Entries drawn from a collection
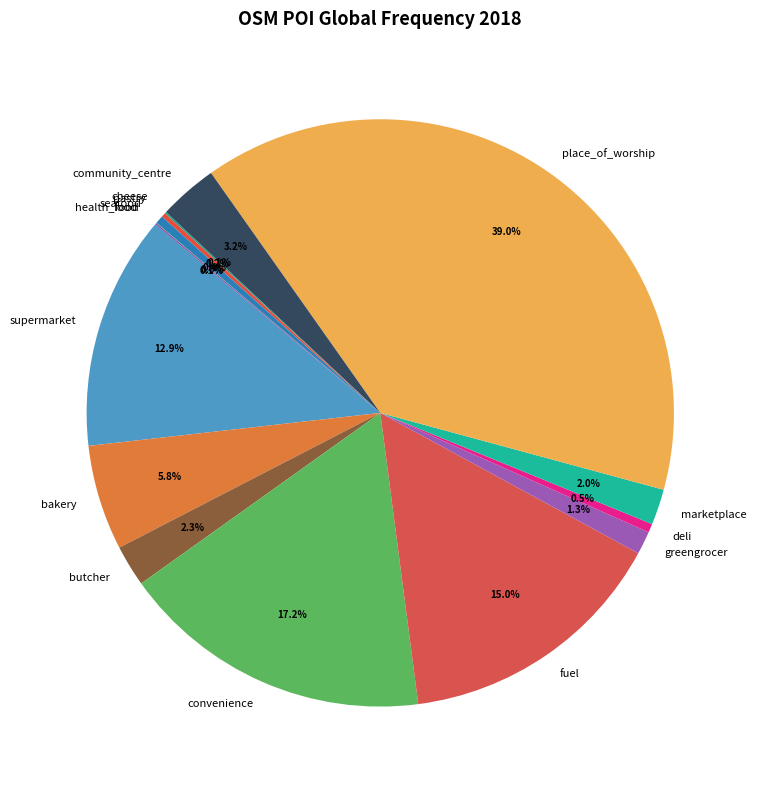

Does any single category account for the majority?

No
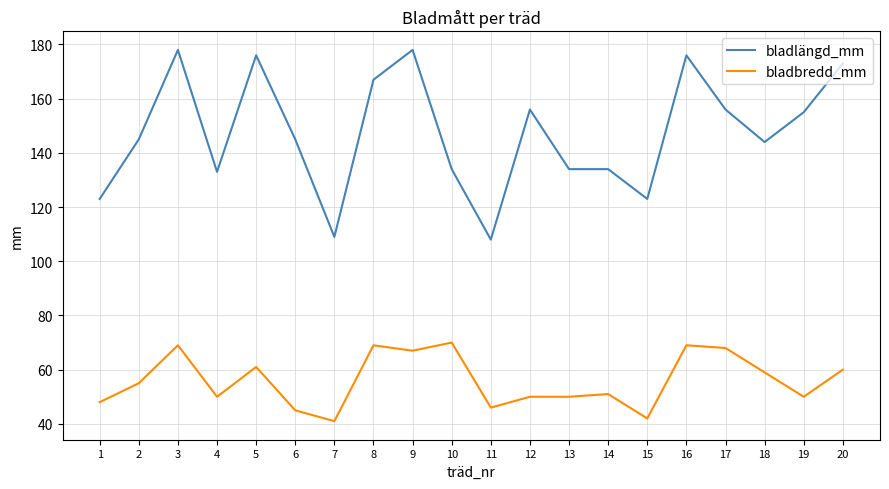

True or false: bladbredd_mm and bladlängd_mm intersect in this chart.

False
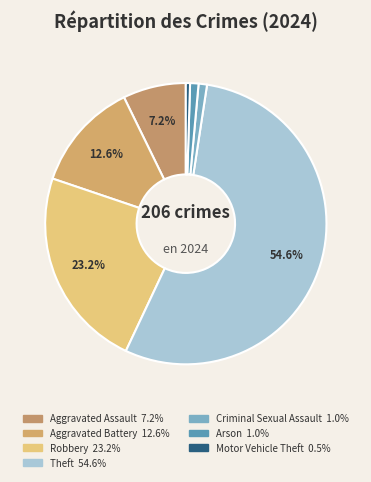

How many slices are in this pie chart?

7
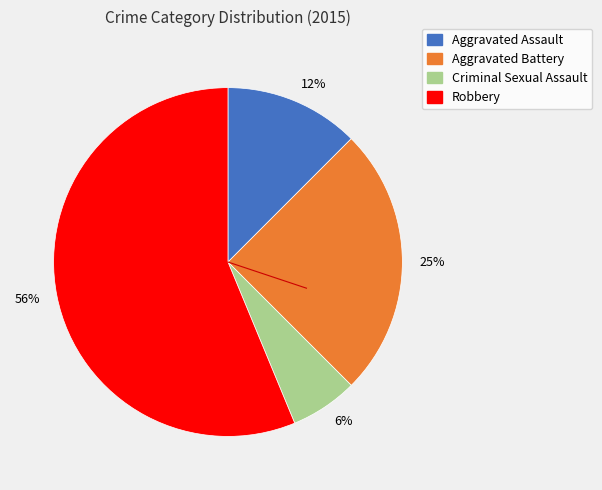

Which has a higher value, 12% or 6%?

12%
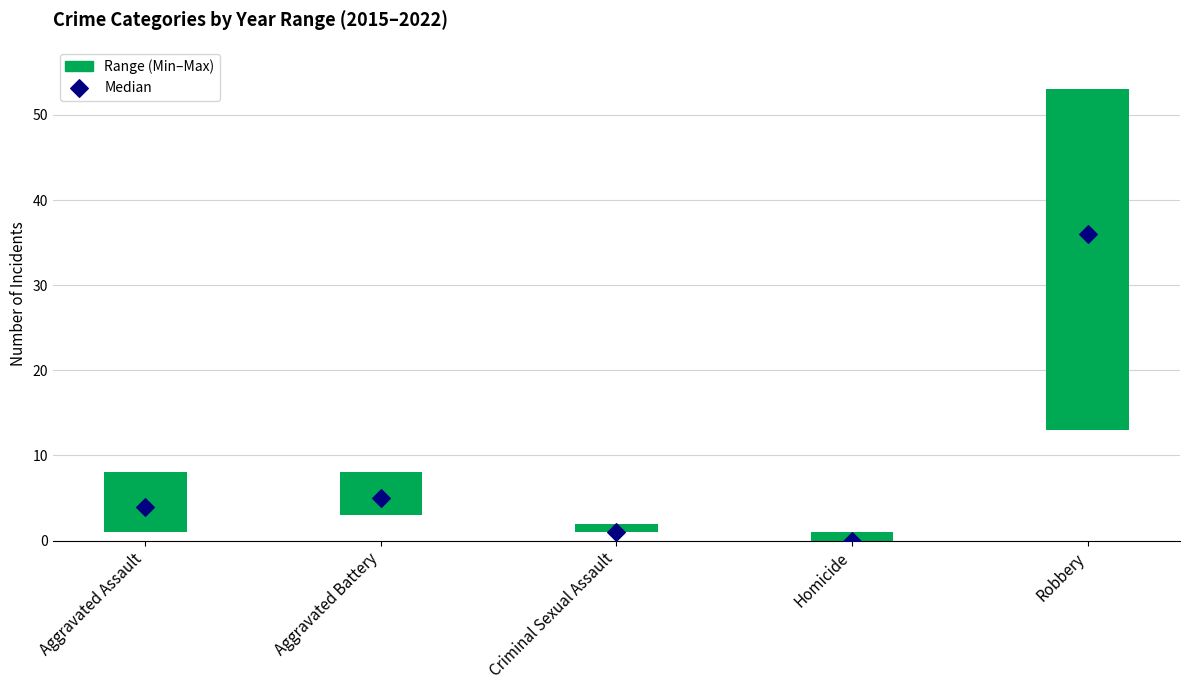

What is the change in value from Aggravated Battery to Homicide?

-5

▶ _What you have to do_:
Please extract, unchanged, every line from the one containing "Which has a higher value, 12% or 6%?" through the end of the items, leaving the pictures out of your answer.

▶ _Solution to this exercise_:
Which has a higher value, 12% or 6%?

12%

What is the change in value from Aggravated Battery to Homicide?

-5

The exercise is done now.